(AUFGABE 1):
Schreiben Sie aus dem Interview über virtuelles Lernen den Abschnitt von „Trotzdem gibt es“ bis einschließlich „ein Fach einführt.“ wortgetreu ab.
(AUFGABE 2):
Beantworten Sie anhand des Interviews über virtuelles Lernen an Hochschulen:
(a) Wer hat prophezeit, dass in fünf Jahren die Hälfte der Studenten an virtuellen Hochschulen studieren wird?
(b) Was bringt laut Kubicek nichts?
(c) Was wird nach Kubiceks Worten auch in Zukunft wichtig bleiben?
(AUFGABE 3):
Wie geht das Interview mit Herbert Kubicek zur Zukunft des virtuellen Lernens nach der letzten Frage weiter? Setzen Sie es fort.

(SEITENAUSZUG):
Drehbuchautoren für Multimedia

Informatikprofessor Herbert Kubicek im Interview zur Zukunft des virtuellen Lernens an den Hochschulen: Materialien von Fernstudiengängen einfach ins Netz zu stellen bringt nichts, wir brauchen vielmehr „hypermediale Lernräume“

taz: Peter Glotz hat prophezeit, dass in fünf Jahren die Hälfte der Studenten an virtuellen Hochschulen studieren wird. Erwarten Sie das auch?

Herbert Kubicek: Nein, das halte ich für ziemlich ausgeschlossen.

Aber Schulen wie Hochschulen bemühen sich darum, jeden Seminarraum und jedes Klassenzimmer ans Netz zu bringen.

Trotzdem gibt es jenseits der bloßen Wissensaufnahme eine Reihe von Gründen, eine Hochschule aufzusuchen: Sie wechseln als Student den Wohnort, sie nutzen die Gelegenheit, sich vom Elternhaus zu lösen und andere Menschen kennen zu lernen. Auch in Zukunft wird das persönliche Erleben eines Dozenten wichtig bleiben, der die Studenten motivierend in ein Fach einführt.

Also bleibt alles beim Alten?

(BEREITGESTELLTES MATERIAL):
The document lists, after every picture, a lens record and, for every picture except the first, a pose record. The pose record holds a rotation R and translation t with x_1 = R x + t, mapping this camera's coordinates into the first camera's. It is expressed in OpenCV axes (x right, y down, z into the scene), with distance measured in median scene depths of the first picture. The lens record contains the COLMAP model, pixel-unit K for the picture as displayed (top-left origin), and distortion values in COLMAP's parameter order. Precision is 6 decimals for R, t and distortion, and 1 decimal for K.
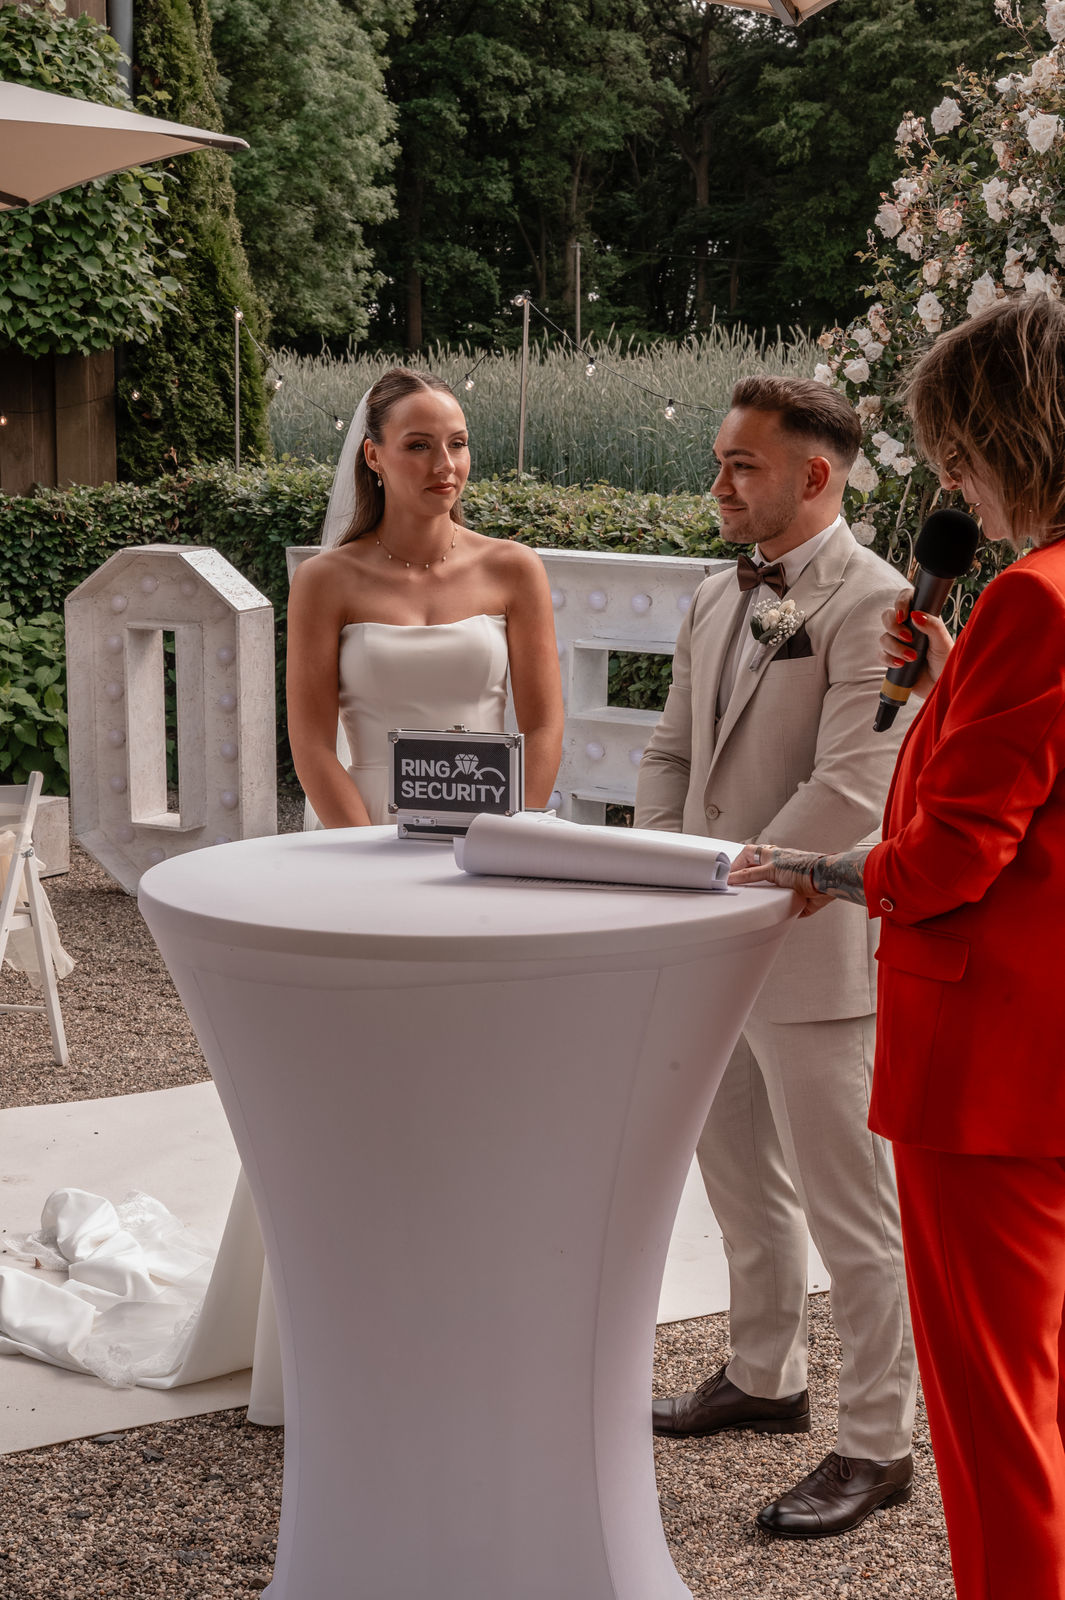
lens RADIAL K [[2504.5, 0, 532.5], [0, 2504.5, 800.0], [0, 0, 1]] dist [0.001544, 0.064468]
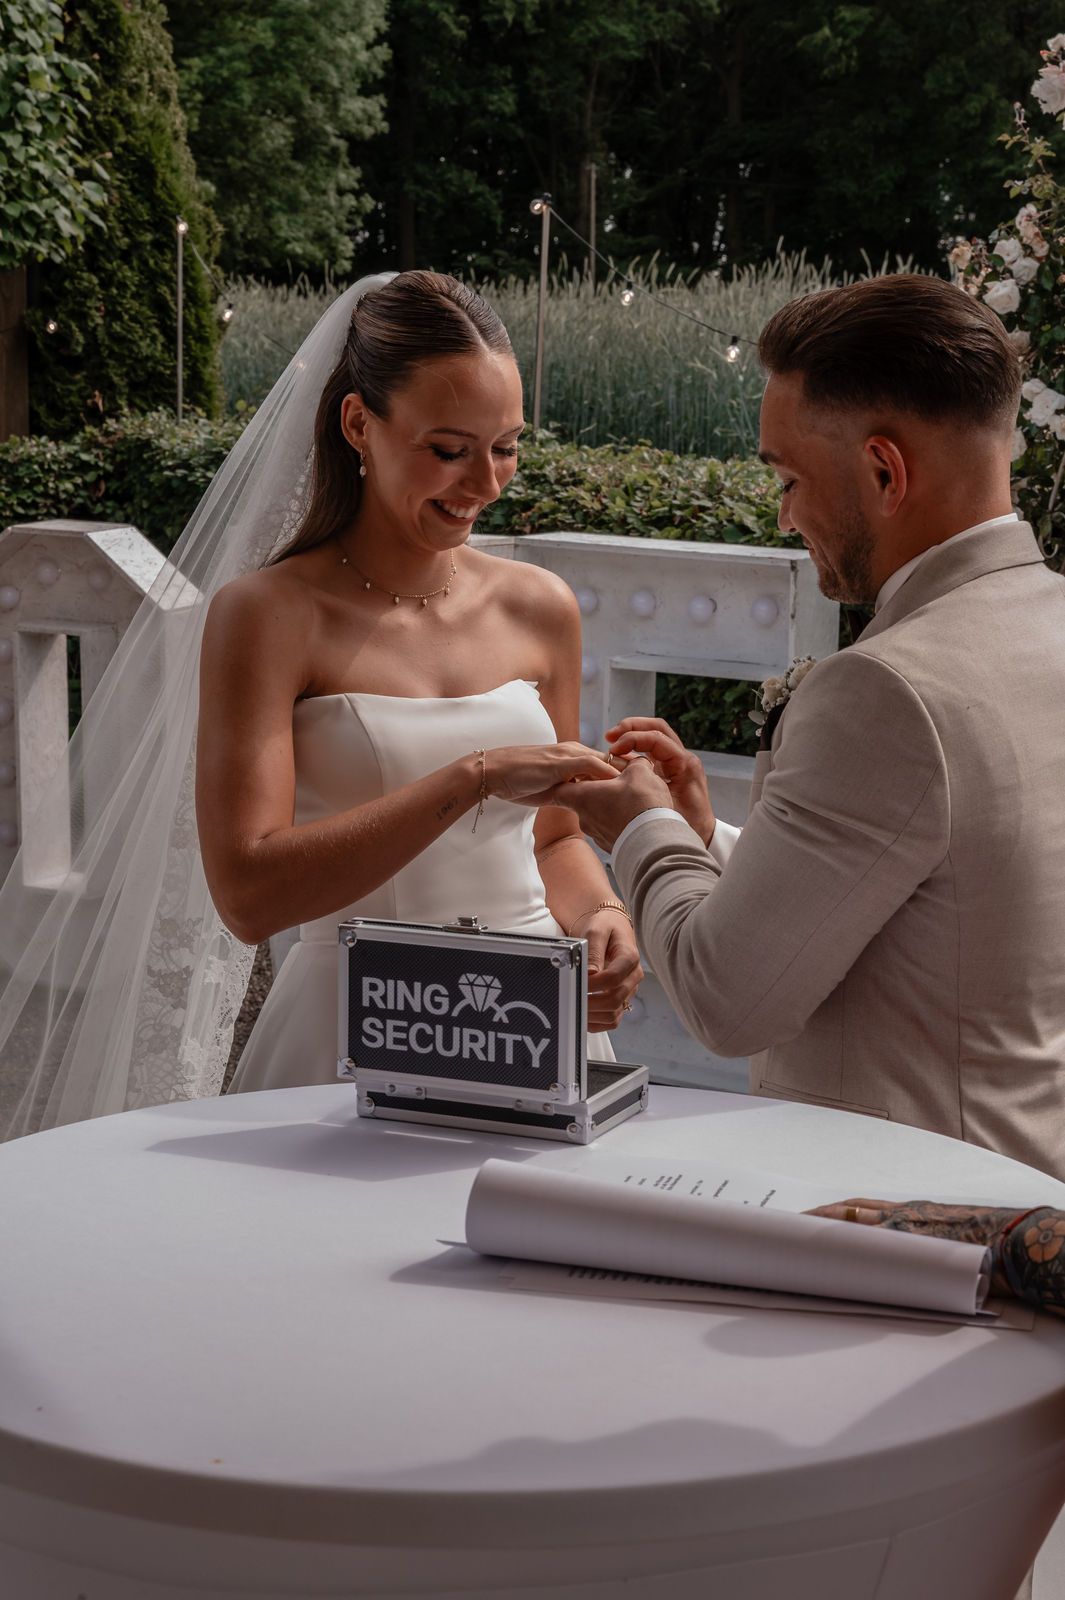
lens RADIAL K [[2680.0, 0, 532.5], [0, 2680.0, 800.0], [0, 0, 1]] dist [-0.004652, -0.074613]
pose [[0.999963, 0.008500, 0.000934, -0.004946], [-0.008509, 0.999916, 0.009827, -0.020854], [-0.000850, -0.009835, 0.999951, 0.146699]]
---
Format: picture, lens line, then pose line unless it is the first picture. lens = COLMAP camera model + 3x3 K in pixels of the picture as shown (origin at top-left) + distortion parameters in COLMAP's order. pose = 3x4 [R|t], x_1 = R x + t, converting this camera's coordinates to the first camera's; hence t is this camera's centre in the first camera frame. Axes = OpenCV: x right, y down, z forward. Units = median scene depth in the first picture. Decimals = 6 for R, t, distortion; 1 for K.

(ENDGÜLTIGE ANTWORT 1):
Trotzdem gibt es jenseits der bloßen Wissensaufnahme eine Reihe von Gründen, eine Hochschule aufzusuchen: Sie wechseln als Student den Wohnort, sie nutzen die Gelegenheit, sich vom Elternhaus zu lösen und andere Menschen kennen zu lernen. Auch in Zukunft wird das persönliche Erleben eines Dozenten wichtig bleiben, der die Studenten motivierend in ein Fach einführt.

(ENDGÜLTIGE ANTWORT 2):
(a) Peter Glotz.
(b) Materialien von Fernstudiengängen einfach ins Netz zu stellen.
(c) Das persönliche Erleben eines Dozenten, der die Studenten motivierend in ein Fach einführt.

(ENDGÜLTIGE ANTWORT 3):
Nein, wir erleben heute schon in vielen Fächern, dass ergänzend zu Lehrveranstaltungen Unterrichtsmaterialien oder Übungsaufgaben über das Netz angeboten werden. In Zukunft wird das noch viel mehr werden. Ich denke aber, dass wir zu einer Mischung kommen, bei der der Präsenzanteil immer noch relativ hoch sein wird.

Sie glauben nicht an reine Netz-Unis?

Einen komplett virtuellen Bereich wird es nur bei ausgewählten Themen geben, vor allem im Weiterbildungsbereich. Sie haben einen Beruf, Freunde und sind vielfältig eingebunden und müssen sich aus irgendeinem Grund noch eine Programmiersprache oder Fachausdrücke in einer Fremdsprache aneignen: Das ist der Onlinemarkt.

Muss es dafür eine spezielle virtuelle Didaktik geben?

Ich glaube, dass das der Hauptgrund dafür ist, warum alles so langsam kommt. Es bringt gar nichts, einfach Materialien von Fernstudiengängen von der ersten bis zur letzten Seite ins Internet zu stellen. Da ist das Lesen von Papier immer noch besser für die Augen.

Was also dann?

Wenn wir die Chancen von Multimedia wirklich ausreizen wollen, dann müssen wir über hypermediale Lernräume sprechen. Das heißt, sie werden etwas gefragt werden, und je nachdem, wie sie die Frage beantworten, geht es in dem einen oder in dem anderen Zug weiter. Sie haben jederzeit die Möglichkeit, etwas noch mal zu sehen oder in die Tiefe zu gehen. So etwas gibt es bisher nur in ganz wenigen Fällen auf teuren CD-ROMs.

Und warum nicht öfter?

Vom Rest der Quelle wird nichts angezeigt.